Work instruction: Pull out every line in the listing below that contains the word "second", and copy each of those lines in full.

Stored data:
[Start of section]

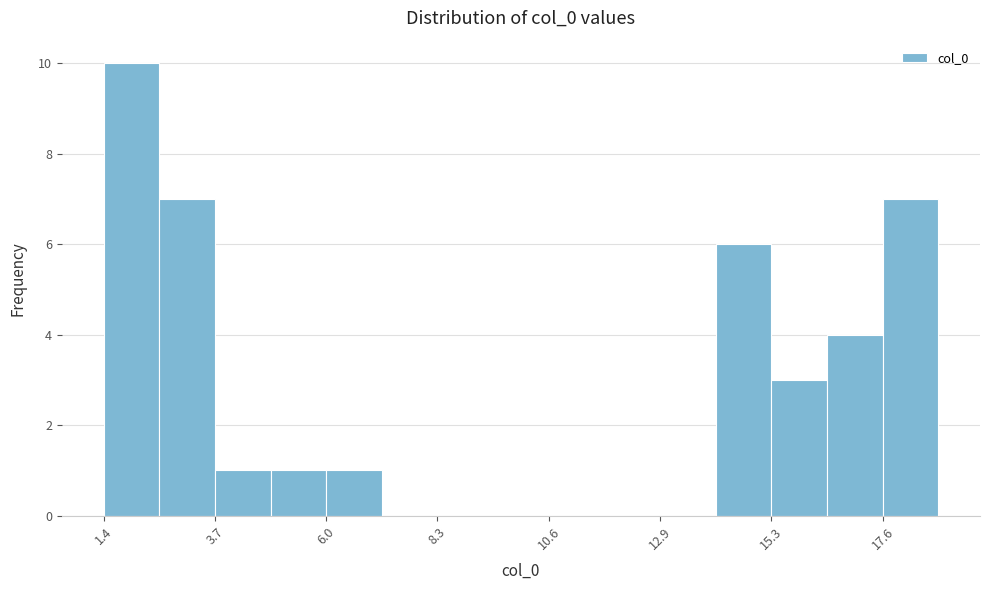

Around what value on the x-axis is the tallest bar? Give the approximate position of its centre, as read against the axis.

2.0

[End of section]
[Start of section]

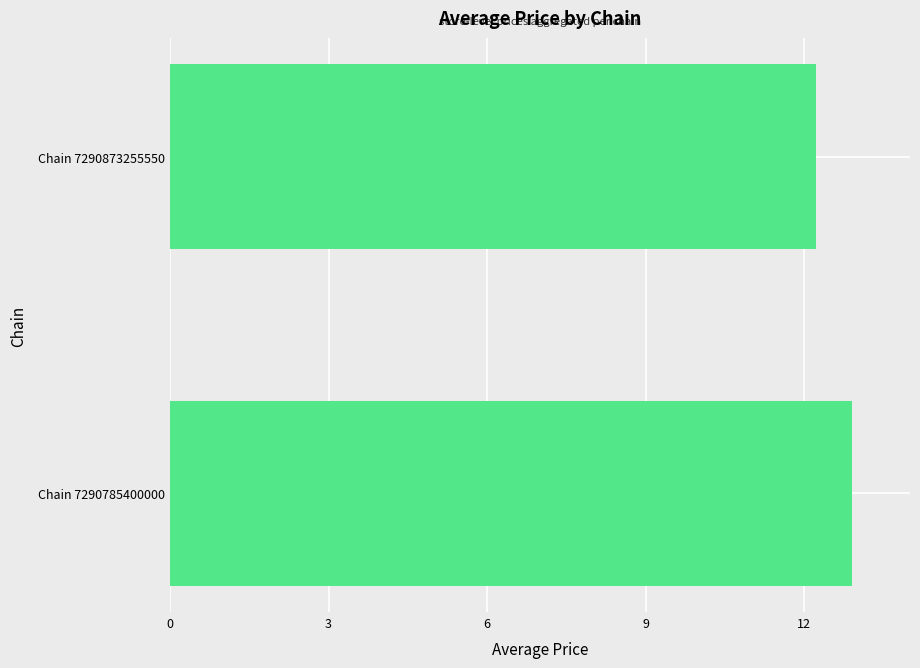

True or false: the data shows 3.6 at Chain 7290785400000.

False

[End of section]
[Start of section]

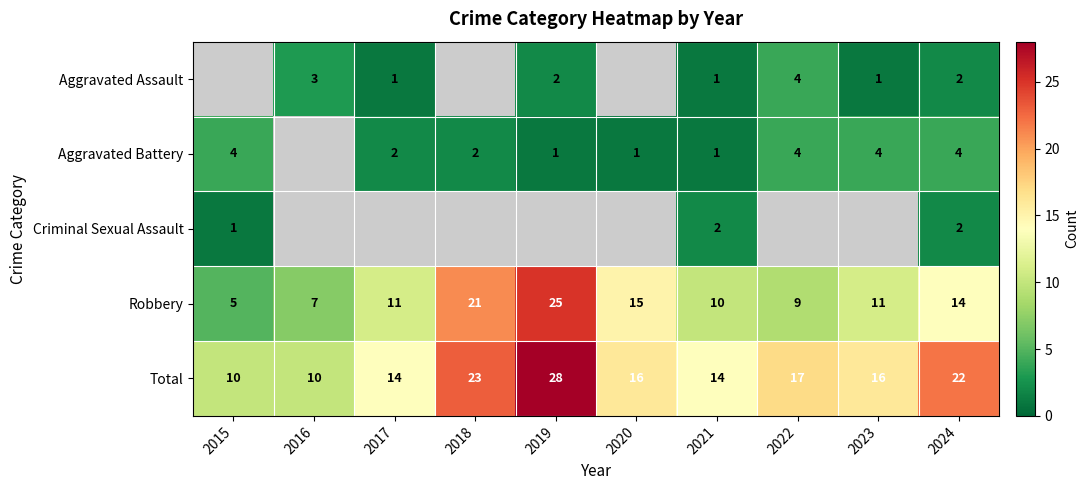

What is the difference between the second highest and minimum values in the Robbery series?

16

[End of section]

Task response:
What is the difference between the second highest and minimum values in the Robbery series?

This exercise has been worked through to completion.